More and more, working-class families simply have no other place to go but to the far-flung reaches of the Bay Area. Additionally, there are now 30,000 homeless people in the city, of which 3,300 are students in the San Francisco Unified School District. Sixty percent of the homeless population had jobs when they lost their housing.

The housing market is literally taking people out their jobs and making them homeless because they can't keep up with renting in this city. Initiatives like the Anti-Eviction Mapping Project have been documenting alarming numbers of evictions, many of them by landlords looking to get rid of longtime tenants in order to benefit from higher new leases.

Structural racism in this supposedly liberal city has made the crisis particularly harsh for people of color. For example, the financial crash of 2008 has played a significant role in the continued erosion of Black families' wealth. Many of them were homeowners and had significant money invested in their homes. They were targeted by Wells Fargo and other banks into refinancing their homes with predatory loans. When the bubble burst, it wiped out most of the wealth owned by Black families.

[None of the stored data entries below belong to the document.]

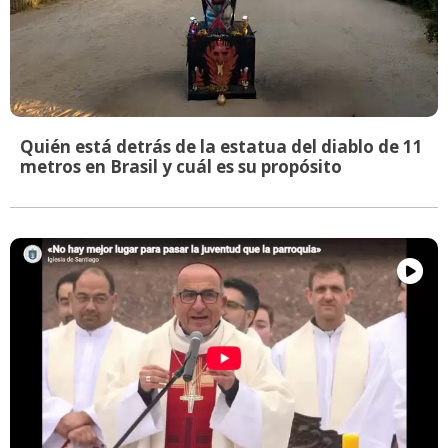
Quién está detrás de la estatua del diablo de 11
metros en Brasil y cuál es su propósito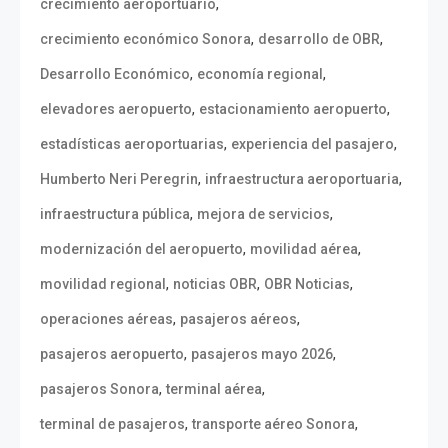
,
crecimiento aeroportuario
,
,
crecimiento económico Sonora
desarrollo de OBR
,
,
Desarrollo Económico
economía regional
,
,
elevadores aeropuerto
estacionamiento aeropuerto
,
,
estadísticas aeroportuarias
experiencia del pasajero
,
,
Humberto Neri Peregrin
infraestructura aeroportuaria
,
,
infraestructura pública
mejora de servicios
,
,
modernización del aeropuerto
movilidad aérea
,
,
,
movilidad regional
noticias OBR
OBR Noticias
,
,
operaciones aéreas
pasajeros aéreos
,
,
pasajeros aeropuerto
pasajeros mayo 2026
,
,
pasajeros Sonora
terminal aérea
,
,
terminal de pasajeros
transporte aéreo Sonora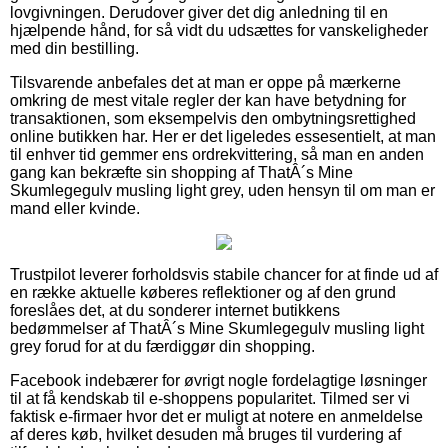
lovgivningen. Derudover giver det dig anledning til en
hjælpende hånd, for så vidt du udsættes for vanskeligheder
med din bestilling.
Tilsvarende anbefales det at man er oppe på mærkerne
omkring de mest vitale regler der kan have betydning for
transaktionen, som eksempelvis den ombytningsrettighed
online butikken har. Her er det ligeledes essesentielt, at man
til enhver tid gemmer ens ordrekvittering, så man en anden
gang kan bekræfte sin shopping af ThatÂ´s Mine
Skumlegegulv musling light grey, uden hensyn til om man er
mand eller kvinde.
Trustpilot leverer forholdsvis stabile chancer for at finde ud af
en række aktuelle køberes reflektioner og af den grund
foreslåes det, at du sonderer internet butikkens
bedømmelser af ThatÂ´s Mine Skumlegegulv musling light
grey forud for at du færdiggør din shopping.
Facebook indebærer for øvrigt nogle fordelagtige løsninger
til at få kendskab til e-shoppens popularitet. Tilmed ser vi
faktisk e-firmaer hvor det er muligt at notere en anmeldelse
af deres køb, hvilket desuden må bruges til vurdering af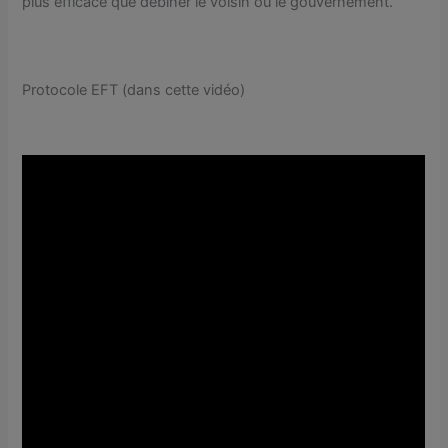
plus efficace que débiner le voisin ou le gouvernement.
Protocole EFT (dans cette vidéo)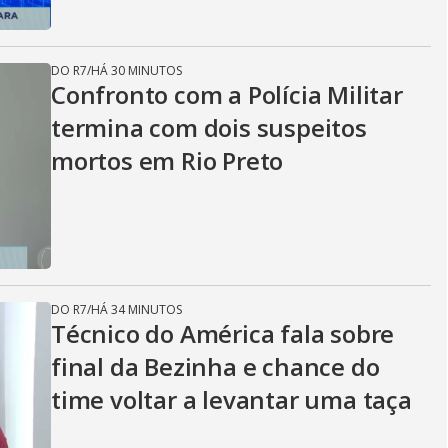
DO R7
/
HÁ 30 MINUTOS
Confronto com a Polícia Militar
termina com dois suspeitos
mortos em Rio Preto
DO R7
/
HÁ 34 MINUTOS
Técnico do América fala sobre
final da Bezinha e chance do
time voltar a levantar uma taça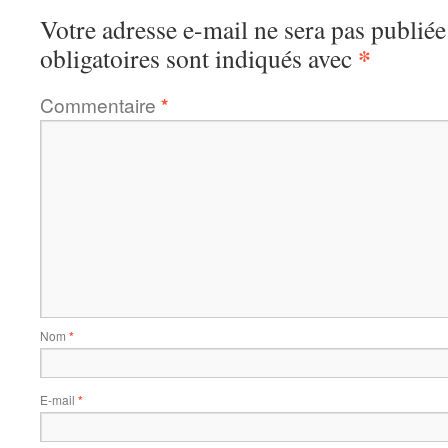
Votre adresse e-mail ne sera pas publiée
*
obligatoires sont indiqués avec
Commentaire
*
Nom
*
E-mail
*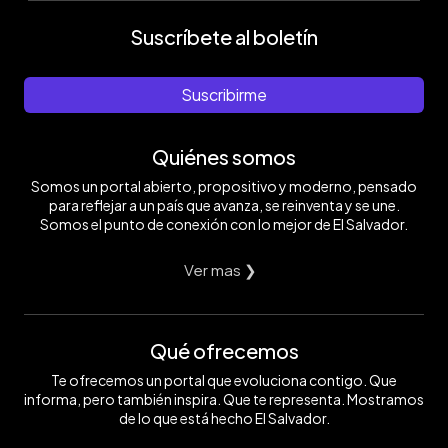
Suscríbete al boletín
Suscribirme
Quiénes somos
Somos un portal abierto, propositivo y moderno, pensado
para reflejar a un país que avanza, se reinventa y se une.
Somos el punto de conexión con lo mejor de El Salvador.
Ver mas ❯
Qué ofrecemos
Te ofrecemos un portal que evoluciona contigo. Que
informa, pero también inspira. Que te representa. Mostramos
de lo que está hecho El Salvador.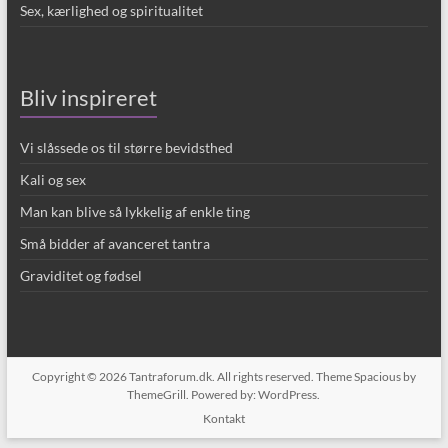
Sex, kærlighed og spiritualitet
Bliv inspireret
Vi slåssede os til større bevidsthed
Kali og sex
Man kan blive så lykkelig af enkle ting
Små bidder af avanceret tantra
Graviditet og fødsel
Copyright © 2026
Tantraforum.dk
. All rights reserved. Theme
Spacious
by
ThemeGrill. Powered by:
WordPress
.
Kontakt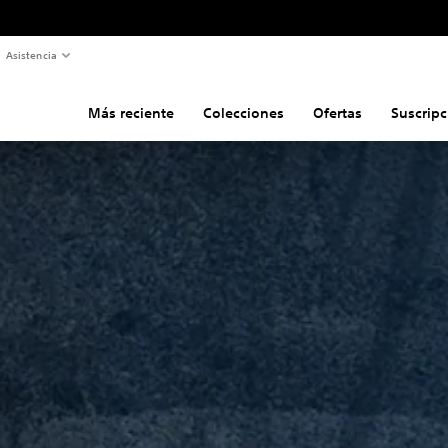
Asistencia
Más reciente
Colecciones
Ofertas
Suscripc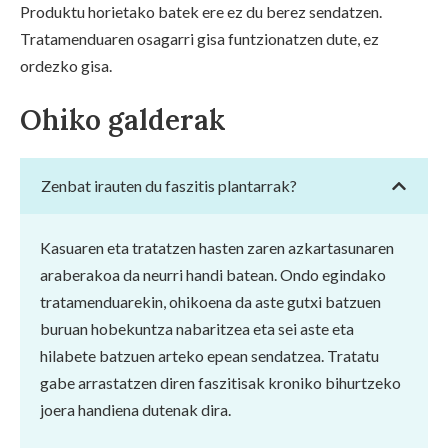
Produktu horietako batek ere ez du berez sendatzen.
Tratamenduaren osagarri gisa funtzionatzen dute, ez
ordezko gisa.
Ohiko galderak
Zenbat irauten du faszitis plantarrak?
Kasuaren eta tratatzen hasten zaren azkartasunaren
araberakoa da neurri handi batean. Ondo egindako
tratamenduarekin, ohikoena da aste gutxi batzuen
buruan hobekuntza nabaritzea eta sei aste eta
hilabete batzuen arteko epean sendatzea. Tratatu
gabe arrastatzen diren faszitisak kroniko bihurtzeko
joera handiena dutenak dira.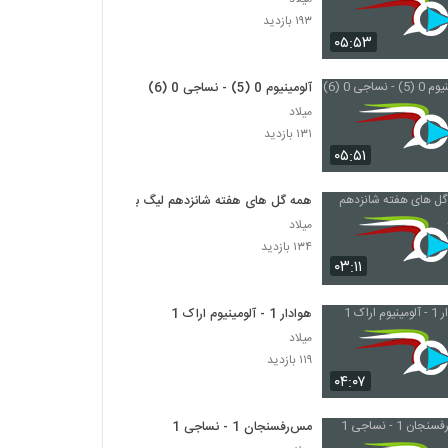
۱۹۳ بازدید
۰۵:۵۳
آلومینیوم 0 (5) - نساجی 0 (6)
میلاد
۱۳۱ بازدید
۰۵:۵۱
همه گل های هفته شانزدهم لیگ برتر
میلاد
۱۳۴ بازدید
۰۳:۱۱
هوادار 1 - آلومینیوم اراک 1
میلاد
۱۱۹ بازدید
۰۴:۰۷
مس‌رفسنجان 1 - نساجی 1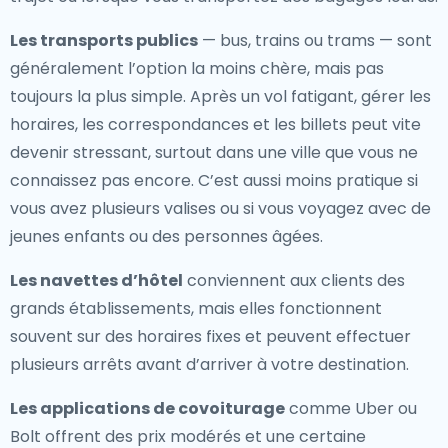
Les transports publics
— bus, trains ou trams — sont
généralement l’option la moins chère, mais pas
toujours la plus simple. Après un vol fatigant, gérer les
horaires, les correspondances et les billets peut vite
devenir stressant, surtout dans une ville que vous ne
connaissez pas encore. C’est aussi moins pratique si
vous avez plusieurs valises ou si vous voyagez avec de
jeunes enfants ou des personnes âgées.
Les navettes d’hôtel
conviennent aux clients des
grands établissements, mais elles fonctionnent
souvent sur des horaires fixes et peuvent effectuer
plusieurs arrêts avant d’arriver à votre destination.
Les applications de covoiturage
comme Uber ou
Bolt offrent des prix modérés et une certaine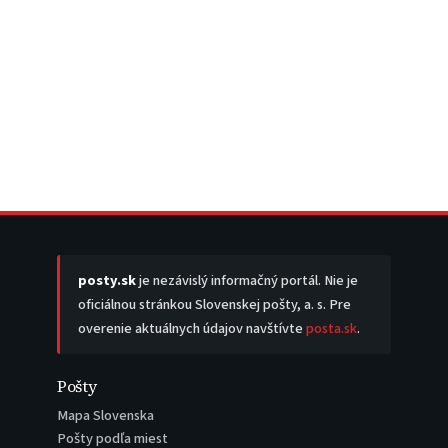
posty.sk
je nezávislý informačný portál. Nie je
oficiálnou stránkou Slovenskej pošty, a. s. Pre
overenie aktuálnych údajov navštívte
posta.sk
.
Pošty
Mapa Slovenska
Pošty podľa miest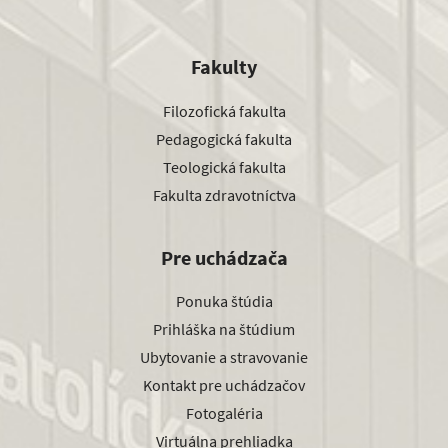
Fakulty
Filozofická fakulta
Pedagogická fakulta
Teologická fakulta
Fakulta zdravotníctva
Pre uchádzača
Ponuka štúdia
Prihláška na štúdium
Ubytovanie a stravovanie
Kontakt pre uchádzačov
Fotogaléria
Virtuálna prehliadka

Black income in San Francisco is absurdly low compared to the rest of the state. In 2014, the median household income for white families in San Francisco was $104,364, whereas for Black families it was $29,503--a gap of nearly $75,000.

Compare that with the average for the state of California as a whole: $73,017 income for white families against $42,509 for Black families. At $30,000, that's still a glaring difference, but it's significantly less than the gap in San Francisco. Overall, Black families do worse in San Francisco than in any other city in California.

Racist police practices have resulted in a jail population that is 50 percent Black, a hugely disproportionate number for a city with a 3 percent Black population. The recent killing of Mario Woods by San Francisco police is the latest case highlighting the ongoing racist assault on Black people.

All of this starkly underlines the need for change in our city and the importance of the fight at Midtown. We desperately need a movement that treats housing as a right. This will mean taking on City Hall, the developers and the racist police. It will take people of all walks of life living and working here coming together.

The Midtown housing fight is not just about housing; it's deeply intertwined with the fight against structural racism and inequality in San Francisco.